After applying horizontal vibration with a period of 10 times/sec for 1 hour, the LSI
When we checked the defective rate, not a single piece was found to be damaged. Example 16 Using the same recipe as Example 12, 100 parts of modified PET (A ₄ ) and 250 parts of polyethylene terephthalate resin were mixed in a tumbler, and molded directly with a 2.0OZ injection molding machine to form a product of 5 x 6 mm, wall thickness of 0.5 mm, and length. A 150 mm square tube-shaped molded product was obtained. Similar to Example 14, MOS type IC
When we packed 100 chips and observed them from the outside, we found that they were so transparent that we could see each one inside.

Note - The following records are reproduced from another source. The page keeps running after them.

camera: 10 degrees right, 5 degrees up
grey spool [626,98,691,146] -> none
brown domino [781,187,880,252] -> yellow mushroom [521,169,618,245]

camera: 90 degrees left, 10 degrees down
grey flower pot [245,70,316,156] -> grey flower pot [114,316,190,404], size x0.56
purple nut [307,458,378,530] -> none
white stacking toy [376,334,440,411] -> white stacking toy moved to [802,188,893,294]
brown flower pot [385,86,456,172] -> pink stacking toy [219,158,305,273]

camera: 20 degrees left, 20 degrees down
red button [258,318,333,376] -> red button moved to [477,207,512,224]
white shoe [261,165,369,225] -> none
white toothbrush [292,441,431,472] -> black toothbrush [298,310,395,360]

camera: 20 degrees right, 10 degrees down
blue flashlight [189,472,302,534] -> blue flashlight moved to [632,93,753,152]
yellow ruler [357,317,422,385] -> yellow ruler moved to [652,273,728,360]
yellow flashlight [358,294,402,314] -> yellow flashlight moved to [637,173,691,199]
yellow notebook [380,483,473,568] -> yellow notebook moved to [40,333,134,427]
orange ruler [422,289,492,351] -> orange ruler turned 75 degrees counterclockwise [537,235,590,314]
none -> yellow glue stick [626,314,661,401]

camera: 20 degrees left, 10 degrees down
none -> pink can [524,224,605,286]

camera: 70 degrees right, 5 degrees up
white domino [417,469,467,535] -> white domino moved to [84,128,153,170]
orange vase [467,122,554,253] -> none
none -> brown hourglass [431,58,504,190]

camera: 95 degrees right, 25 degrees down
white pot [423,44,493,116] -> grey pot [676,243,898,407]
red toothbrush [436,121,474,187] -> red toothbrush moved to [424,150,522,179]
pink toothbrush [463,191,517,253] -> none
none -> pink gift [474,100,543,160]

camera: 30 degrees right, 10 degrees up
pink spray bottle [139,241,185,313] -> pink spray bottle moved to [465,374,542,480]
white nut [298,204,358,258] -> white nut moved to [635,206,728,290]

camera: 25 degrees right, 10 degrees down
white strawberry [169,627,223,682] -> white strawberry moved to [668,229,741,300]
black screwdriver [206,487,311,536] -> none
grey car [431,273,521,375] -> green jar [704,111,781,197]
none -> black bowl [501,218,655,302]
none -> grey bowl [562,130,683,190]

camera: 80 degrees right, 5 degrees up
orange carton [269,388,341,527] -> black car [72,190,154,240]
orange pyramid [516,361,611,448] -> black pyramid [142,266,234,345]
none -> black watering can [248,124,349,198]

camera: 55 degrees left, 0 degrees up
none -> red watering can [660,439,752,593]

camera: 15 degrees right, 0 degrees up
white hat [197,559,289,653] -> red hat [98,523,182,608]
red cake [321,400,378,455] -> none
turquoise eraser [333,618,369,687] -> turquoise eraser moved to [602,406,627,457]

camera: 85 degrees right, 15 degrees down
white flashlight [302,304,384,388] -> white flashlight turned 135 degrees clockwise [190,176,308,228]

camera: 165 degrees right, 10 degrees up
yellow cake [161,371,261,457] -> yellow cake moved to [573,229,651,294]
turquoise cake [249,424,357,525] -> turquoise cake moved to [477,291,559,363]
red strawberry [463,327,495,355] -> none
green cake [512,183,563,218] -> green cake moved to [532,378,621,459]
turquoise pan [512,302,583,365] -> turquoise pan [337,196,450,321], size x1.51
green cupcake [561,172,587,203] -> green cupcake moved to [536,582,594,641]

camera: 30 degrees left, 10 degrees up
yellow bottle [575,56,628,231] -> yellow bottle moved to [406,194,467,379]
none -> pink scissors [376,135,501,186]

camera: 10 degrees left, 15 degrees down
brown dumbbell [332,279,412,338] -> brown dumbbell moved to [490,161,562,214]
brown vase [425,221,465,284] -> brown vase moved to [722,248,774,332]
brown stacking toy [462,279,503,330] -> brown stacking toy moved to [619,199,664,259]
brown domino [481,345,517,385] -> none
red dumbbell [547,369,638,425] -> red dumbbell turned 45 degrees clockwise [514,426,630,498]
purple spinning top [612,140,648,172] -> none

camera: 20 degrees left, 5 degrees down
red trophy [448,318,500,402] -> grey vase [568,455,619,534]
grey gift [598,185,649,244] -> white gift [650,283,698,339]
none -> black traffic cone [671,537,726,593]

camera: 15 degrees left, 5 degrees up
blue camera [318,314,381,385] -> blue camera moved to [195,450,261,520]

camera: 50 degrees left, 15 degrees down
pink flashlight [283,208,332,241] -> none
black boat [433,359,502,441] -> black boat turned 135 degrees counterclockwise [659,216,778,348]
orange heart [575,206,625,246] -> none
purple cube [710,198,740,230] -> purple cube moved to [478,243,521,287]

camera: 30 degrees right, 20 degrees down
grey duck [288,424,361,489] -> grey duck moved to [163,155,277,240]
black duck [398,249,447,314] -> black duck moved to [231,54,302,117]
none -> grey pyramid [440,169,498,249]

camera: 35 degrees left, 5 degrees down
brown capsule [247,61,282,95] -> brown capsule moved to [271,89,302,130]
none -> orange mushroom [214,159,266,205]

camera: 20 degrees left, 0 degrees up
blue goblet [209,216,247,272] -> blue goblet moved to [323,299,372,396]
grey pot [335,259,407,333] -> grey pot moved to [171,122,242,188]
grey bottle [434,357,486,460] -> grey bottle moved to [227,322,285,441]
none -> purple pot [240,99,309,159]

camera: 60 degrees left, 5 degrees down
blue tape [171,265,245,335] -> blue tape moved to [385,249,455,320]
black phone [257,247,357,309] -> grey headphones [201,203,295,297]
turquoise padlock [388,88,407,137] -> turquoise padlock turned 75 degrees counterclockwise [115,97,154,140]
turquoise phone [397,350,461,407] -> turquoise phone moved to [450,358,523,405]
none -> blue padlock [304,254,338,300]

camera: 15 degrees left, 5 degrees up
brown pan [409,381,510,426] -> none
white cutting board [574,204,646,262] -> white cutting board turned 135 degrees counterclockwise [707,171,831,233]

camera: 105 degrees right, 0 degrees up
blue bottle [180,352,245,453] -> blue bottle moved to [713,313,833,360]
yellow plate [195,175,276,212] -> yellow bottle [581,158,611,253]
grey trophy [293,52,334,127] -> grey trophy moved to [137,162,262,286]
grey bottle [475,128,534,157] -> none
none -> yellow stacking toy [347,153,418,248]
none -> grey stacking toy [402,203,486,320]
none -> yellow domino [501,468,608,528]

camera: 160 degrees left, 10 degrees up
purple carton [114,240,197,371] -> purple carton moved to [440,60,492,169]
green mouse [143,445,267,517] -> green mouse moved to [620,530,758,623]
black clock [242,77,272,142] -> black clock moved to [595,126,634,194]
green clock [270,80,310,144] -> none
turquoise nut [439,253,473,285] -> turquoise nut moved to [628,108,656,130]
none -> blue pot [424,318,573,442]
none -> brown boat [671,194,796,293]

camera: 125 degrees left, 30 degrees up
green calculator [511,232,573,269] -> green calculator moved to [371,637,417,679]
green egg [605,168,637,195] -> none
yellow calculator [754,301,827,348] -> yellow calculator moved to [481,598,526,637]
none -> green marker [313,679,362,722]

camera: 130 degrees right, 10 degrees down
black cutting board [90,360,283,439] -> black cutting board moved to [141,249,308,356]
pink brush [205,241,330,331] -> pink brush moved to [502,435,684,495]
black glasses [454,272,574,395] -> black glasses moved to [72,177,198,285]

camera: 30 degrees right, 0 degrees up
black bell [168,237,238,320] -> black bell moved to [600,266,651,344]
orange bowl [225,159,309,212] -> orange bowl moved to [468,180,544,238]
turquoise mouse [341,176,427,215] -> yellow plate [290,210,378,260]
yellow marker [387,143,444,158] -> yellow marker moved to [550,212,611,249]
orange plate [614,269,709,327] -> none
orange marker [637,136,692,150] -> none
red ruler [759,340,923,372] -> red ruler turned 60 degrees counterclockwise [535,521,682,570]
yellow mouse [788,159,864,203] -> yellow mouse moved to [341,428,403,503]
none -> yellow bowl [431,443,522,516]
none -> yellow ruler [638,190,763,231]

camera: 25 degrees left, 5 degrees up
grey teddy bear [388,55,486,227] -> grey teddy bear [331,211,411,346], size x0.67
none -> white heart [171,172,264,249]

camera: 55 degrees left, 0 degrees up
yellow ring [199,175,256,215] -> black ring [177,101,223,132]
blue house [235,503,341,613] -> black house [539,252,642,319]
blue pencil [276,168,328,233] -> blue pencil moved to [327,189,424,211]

The same process as in Example 14 was carried out to check the defective rate of the IC chips, and all were found to be normal.

Claims (1)

[Claims] 1. (A) Polyethylene terephthalate has a molecular weight of
1 to 1000 to 10000 polyalkylene glycol
For 100 parts by weight of modified polyethylene terephthalate copolymerized with 20% by weight, (B) general formula Ar-SO ₃
1/mMe (wherein Ar is an aromatic residue with or without a substituent, m is an integer of 1 to 3, Me
1. An IC chip storage container formed by molding a composition containing 0.01 to 10 parts by weight of at least one sulfonic acid metal salt represented by (represents a metal atom) and 0 to 500 parts by weight of polyethylene terephthalate (C).